Act (the “FTCA”). (See Doc. # 63). Count III of the First Amended Complaint alleged vicarious liability for the intentional torts of Pearce and Melvin, employees of the BOP. (Id. ¶¶ 35-39). Count IV alleged that the United States was negligent in hiring, training and supervising its employees. (Id. ¶¶ 40-45). The United States has now moved to dismiss the First Amended Complaint in its entirety for lack of subject matter jurisdiction and for failure to state a claim upon which relief can be granted. (See Doc. # 71). III. ANALYSIS A. Standard of Review The United States argues that this Court lacks subject matter jurisdiction because the United States did not waive sovereign immunity with respect to Plaintiff’s claims for negligent hiring and supervision and vicarious liability. Because “[s]overeign immunity is

jurisdictional in nature,” a motion to dismiss on sovereign immunity grounds is appropriately brought as a motion to dismiss for lack of subject matter jurisdiction. F.D.I.C. v. Meyer, 510 U.S. 471, 475 (1994). “Motions to dismiss for lack of subject matter jurisdiction fall into two general categories: facial attacks and factual attacks.” United States v. Ritchie, 15 F.3d 592, 598 (6th Cir. 1994). “The United States can bring either type of attack when challenging jurisdiction under the FTCA.” L.C. v. United States, 83 F.4th 534, 542 (6th Cir. 2023) (citations omitted). “The burden is on the plaintiff to prove that jurisdiction exists.” RMI Titanium Co. v. Westinghouse Elec. Corp., 78 F.3d 1125, 1134 (6th Cir. 1994).

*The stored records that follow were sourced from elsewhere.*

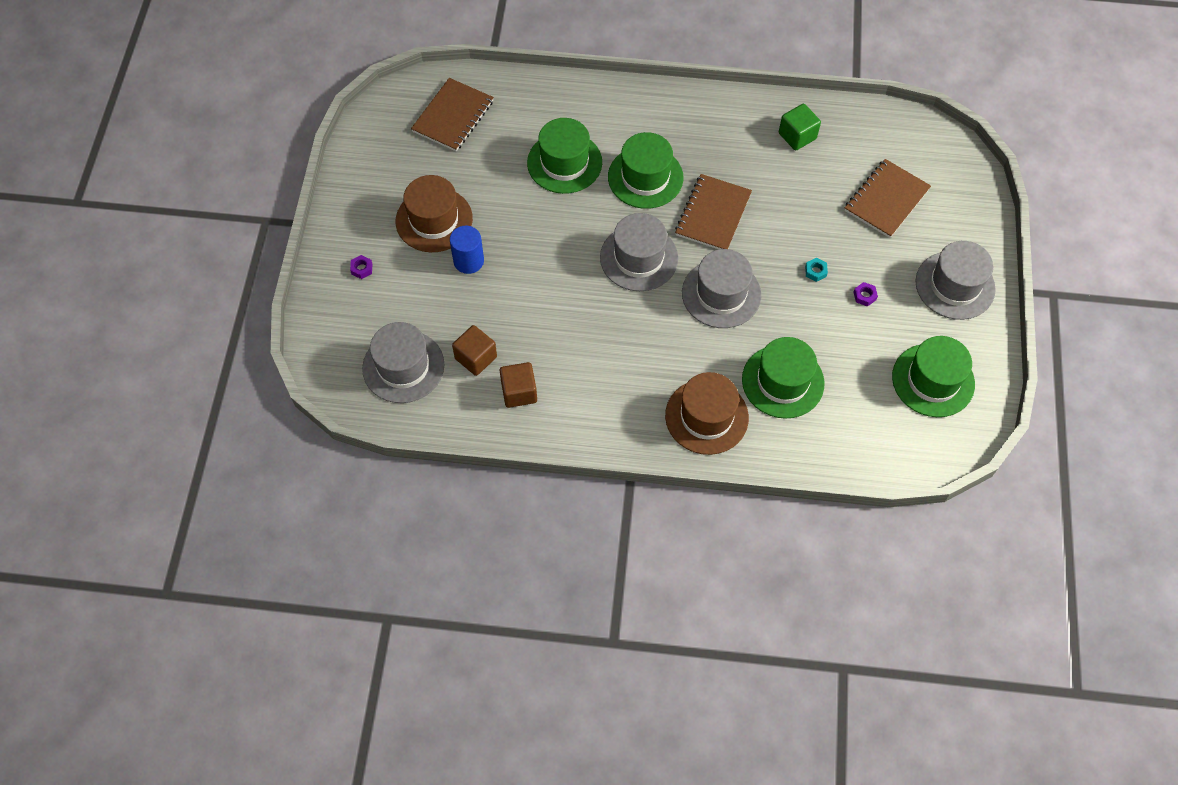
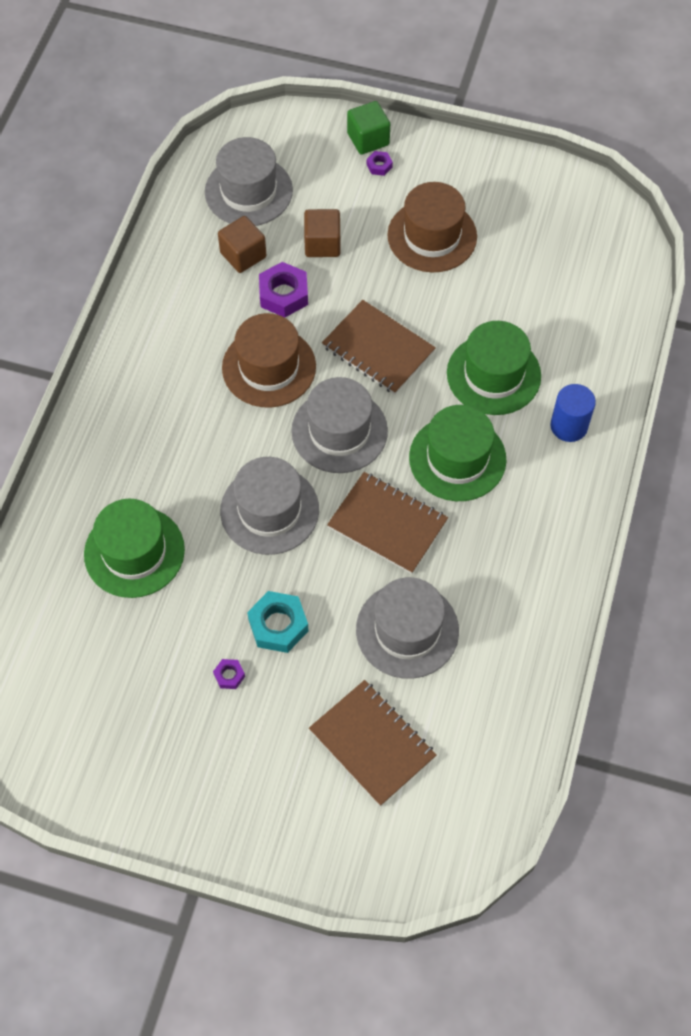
camera: 100 degrees right, 0 degrees up
(453, 116) = (580, 269): brown notebook -> brown notebook (378, 349)
(468, 261) = (369, 262): blue cylinder -> blue cylinder (569, 426)
(513, 319) = (283, 294): none -> purple nut
(519, 392) = (191, 288): brown cube -> brown cube (322, 244)
(706, 416) = (111, 462): brown hat -> brown hat (269, 367)
(797, 136) = (497, 653): green cube -> green cube (368, 139)
(815, 271) = (278, 625): turquoise nut -> turquoise nut, size x1.99
(933, 380) = (89, 726): green hat -> none
(955, 285) = (219, 795): grey hat -> grey hat (407, 630)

A factual attack “challenges the factual existence of subject matter jurisdiction;” it “attacks the factual allegations underlying the assertion of jurisdiction, even through the filing of an answer or otherwise presenting competing facts.” L.C., 83 F.4th at 542 (quoting 5B Charles Alan Wright & Arthur R. Miller, Federal Practice and Procedure § 1350 (3d ed. Apr. 2023 Update)). In considering a factual attack, “the court is free to weigh the evidence and satisfy itself of the existence of its power to hear the case.” Ritchie, 15 F.3d at 598. On the other hand, a “facial attack goes to the question of whether the plaintiff has alleged a basis for subject matter jurisdiction.” L.C., 83 F.4th at 542 (quoting Cartwright v. Garner, 751 F.3d 752, 759 (6th Cir. 2014)). Facial attacks “challenge[] subject matter jurisdiction without disputing the facts alleged in the complaint and requires the court to treat the allegations of the complaint as true.” L.C., 83 F.4th at 542 (quoting Wright & Miller, supra § 1350). “In a facial challenge, the material allegations in the pleadings are accepted as true and must be construed in the light most favorable to the nonmoving party.” Am. Reliable Ins. Co. v. United States, 106 F.4th 498, 504 (6th

2024) (citations omitted). The United States characterizes its challenge as a facial challenge. (Doc. # 71 at 2). Plaintiff appears to argue that this is actually a factual challenge.1 (Doc. # 76 at 2).